Kiiko Matsumoto liest und erforscht unablässig die alten Texte und überträgt dieses Wissen jeden Tag in ihre eigene Arbeit am Patienten.
David Euler ist für mich ein begnadeter Lehrer, Meister der Akupunktur und Übersetzer dieser komplizierten und für den westlichen Geist schwer verständlichen Zusammenhänge. Er ergänzte somit Kiiko Matsumoto perfekt und letztendlich konnten nur so zwei grandiose Lehrbücher entstehen, die mich seit Jahren faszinieren und begleiten.
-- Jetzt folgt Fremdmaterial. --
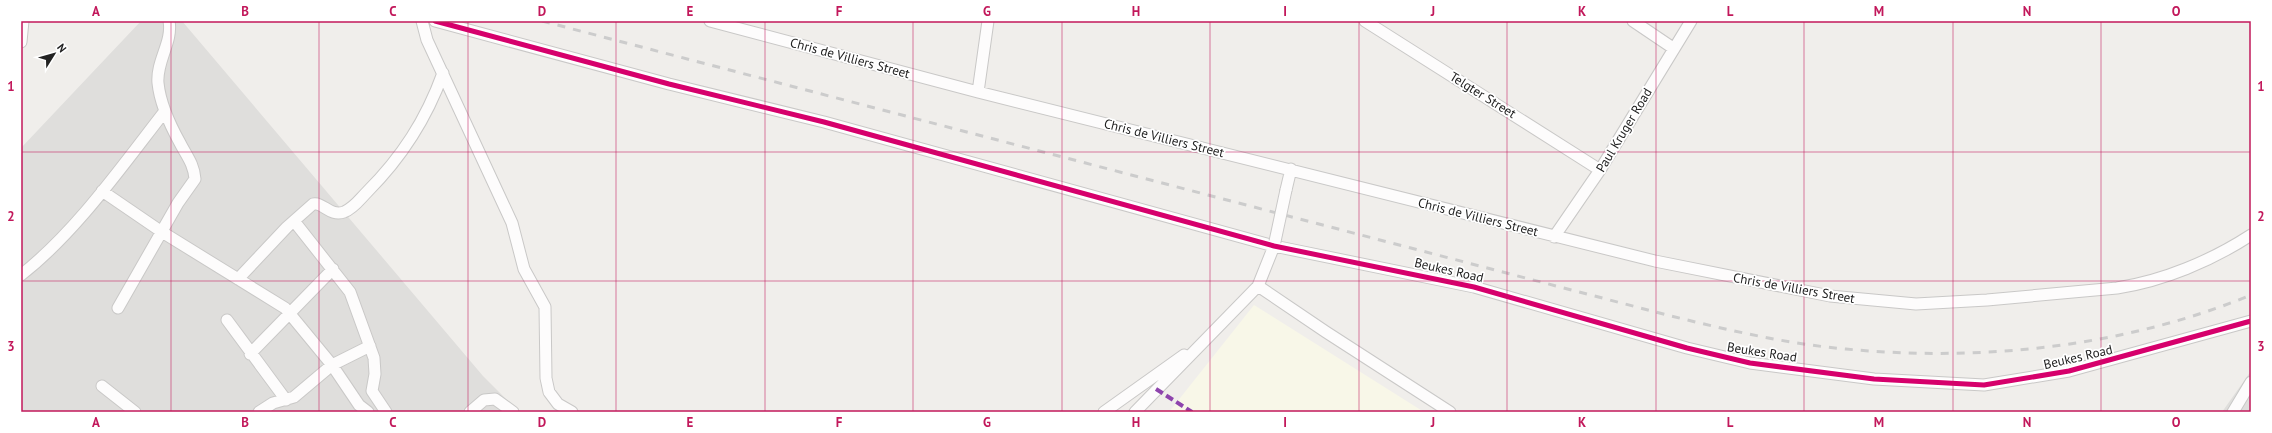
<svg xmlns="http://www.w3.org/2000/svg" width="2272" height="433" viewBox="0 0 2272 433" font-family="'PT Sans',sans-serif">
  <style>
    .residential { fill: #dfdedc }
    .education { fill: #f8f7e8 }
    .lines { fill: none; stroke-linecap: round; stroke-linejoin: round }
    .minor-casing { stroke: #c9c8c7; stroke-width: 13 }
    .minor { stroke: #fdfcfc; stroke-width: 11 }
    .rail { stroke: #ccc; stroke-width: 3; stroke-dasharray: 8 8; stroke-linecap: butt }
    .minor-bridge-casing { stroke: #c9c8c7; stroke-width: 13; stroke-linecap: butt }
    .minor-bridge { stroke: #fdfcfc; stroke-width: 11 }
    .quiet { stroke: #8e44ad; stroke-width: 4; stroke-dasharray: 8 4; stroke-linecap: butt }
    .cycleway-casing { stroke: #fff; stroke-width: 8 }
    .cycleway { stroke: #d6006c; stroke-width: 5 }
    .grid { fill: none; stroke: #c2185b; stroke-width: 1; stroke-opacity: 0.55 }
    .labels { text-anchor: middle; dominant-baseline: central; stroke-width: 3.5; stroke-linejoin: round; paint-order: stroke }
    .street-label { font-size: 13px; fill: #222; stroke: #fff }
    .neatline { fill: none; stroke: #c2185b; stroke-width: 1.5 }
    .grid-label { font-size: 13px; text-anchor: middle; font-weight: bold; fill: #c2185b }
  </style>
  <rect width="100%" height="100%" fill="#f0eeeb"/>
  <path class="residential" d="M141 21H182L483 376 519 412H21V148Z
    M2251 371V412H2222Z"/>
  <path class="education" d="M1254 305 1424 412H1169Z"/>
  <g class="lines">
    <defs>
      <path id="minor" d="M422 21 427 40 512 223 524 269 545 307 546 378 549 392 558 404 572 412
        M435 21 669 84 824 122 1274 246 1474 287 1687 348 1750 363 1874 379 1984 385 2069 371 2251 321
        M710 21 978 92 1655 261 1830 296 1916 304 1987 300 2117 288C2163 281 2211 261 2251 235
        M1365 21 1600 170
        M1633 21 1673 48
        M21 42 23 21
        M978 92 988 21
        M1286 190 1291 169
        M102 191 162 232 285 308 332 365 359 405 368 412
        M294 221 350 292 374 358 375 374 372 391 386 412
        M1554 237 1600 170 1691 21
        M21 275C76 232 122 166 165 111
        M238 279 287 227 313 204C323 202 330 217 344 212 354 208 360 199 367 192 402 157 426 120 443 73
        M1258 286 1326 332 1450 412
        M118 308 178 203 195 179C194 164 186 155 180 143 170 125 160 103 158 83 156 61 173 42 169 21
        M227 320 286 400
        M250 354 333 269
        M102 386 135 412
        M259 412 273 403 294 397 332 365 370 346
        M470 412 484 400 495 399 513 412
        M1104 412 1184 355
        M1135 412 1258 286 1274 246
        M2233 412 2251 382"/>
    </defs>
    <use href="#minor" class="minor-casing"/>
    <use href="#minor" class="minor"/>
    <path class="rail" d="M542 21 1671 316C1728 330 1787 344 1846 349 1981 362 2125 347 2251 295"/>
    <defs>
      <path id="minor-bridge" d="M1274 246 1286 190"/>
    </defs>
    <use href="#minor-bridge" class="minor-bridge-casing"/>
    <use href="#minor-bridge" class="minor-bridge"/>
    <path class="quiet" d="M1156 389 1192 412"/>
    <defs>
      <path id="cycleway" d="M435 21 669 84 824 122 1274 246 1474 287 1687 348 1750 363 1874 379 1984 385 2069 371 2251 321"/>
    </defs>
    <use href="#cycleway" class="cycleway-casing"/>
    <use href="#cycleway" class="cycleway"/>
  </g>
  <path class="grid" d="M171 21V412M319 21V412M468 21V412M616 21V412M765 21V412M913 21V412M1062 21V412M1210 21V412M1359 21V412M1507 21V412M1656 21V412M1804 21V412M1953 21V412M2101 21V412M21 152H2251M21 281H2251"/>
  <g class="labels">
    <g class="street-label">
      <text transform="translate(850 58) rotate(15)">Chris de Villiers Street</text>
      <text transform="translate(1483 95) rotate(32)">Telgter Street</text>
      <text transform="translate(1624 130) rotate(-59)">Paul Kruger Road</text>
      <text transform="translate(1164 138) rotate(14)">Chris de Villiers Street</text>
      <text transform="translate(1478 217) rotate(14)">Chris de Villiers Street</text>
      <text transform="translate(1449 270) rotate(13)">Beukes Road</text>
      <text transform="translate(1794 288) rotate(10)">Chris de Villiers Street</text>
      <text transform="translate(1762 352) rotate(9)">Beukes Road</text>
      <text transform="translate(2078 357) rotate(-13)">Beukes Road</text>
    </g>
  </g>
  <rect width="2272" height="433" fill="none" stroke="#ffffff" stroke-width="44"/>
  <g transform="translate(54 54) rotate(53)" stroke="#ffffff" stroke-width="3" paint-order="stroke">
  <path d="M0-3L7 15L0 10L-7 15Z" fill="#222222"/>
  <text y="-6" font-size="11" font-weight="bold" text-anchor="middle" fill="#222222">N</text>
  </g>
  <rect x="22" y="22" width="2228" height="389" class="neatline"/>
  <g class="grid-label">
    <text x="96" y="16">A</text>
    <text x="245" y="16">B</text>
    <text x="393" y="16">C</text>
    <text x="542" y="16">D</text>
    <text x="690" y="16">E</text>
    <text x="839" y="16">F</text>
    <text x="987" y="16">G</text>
    <text x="1136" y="16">H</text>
    <text x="1285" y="16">I</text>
    <text x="1433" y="16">J</text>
    <text x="1582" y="16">K</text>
    <text x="1730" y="16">L</text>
    <text x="1879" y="16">M</text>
    <text x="2027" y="16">N</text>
    <text x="2176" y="16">O</text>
    <text x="11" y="91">1</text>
    <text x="2261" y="91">1</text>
    <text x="11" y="221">2</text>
    <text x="2261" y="221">2</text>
    <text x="11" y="351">3</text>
    <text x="2261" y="351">3</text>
    <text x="96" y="427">A</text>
    <text x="245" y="427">B</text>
    <text x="393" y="427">C</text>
    <text x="542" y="427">D</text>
    <text x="690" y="427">E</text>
    <text x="839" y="427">F</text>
    <text x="987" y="427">G</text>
    <text x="1136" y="427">H</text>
    <text x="1285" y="427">I</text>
    <text x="1433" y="427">J</text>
    <text x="1582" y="427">K</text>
    <text x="1730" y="427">L</text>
    <text x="1879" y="427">M</text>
    <text x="2027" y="427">N</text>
    <text x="2176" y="427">O</text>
  </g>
</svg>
Nachdem ich im April 2008 von der Ausbildungsmöglichkeit für Akupunktur an der Harvard Medical School in Boston erfahren hatte, entschied ich mich für dieses neunmonatige Abenteuer in den USA. Der Kurs „Structural Acupuncture for Physicians“ im Rahmen des Harvard - Programms “Continuous Medical Education” (CME) war für mich bisher die wichtigste und wertvollste Ausbildung.
Meine ärztliche Arbeit hat sich durch dieses Studium verändert und täglich fasziniert mich, dass 3000 Jahre alte Worte und deren in die Praxis umgesetzte Bedeutung heute noch wahr sind.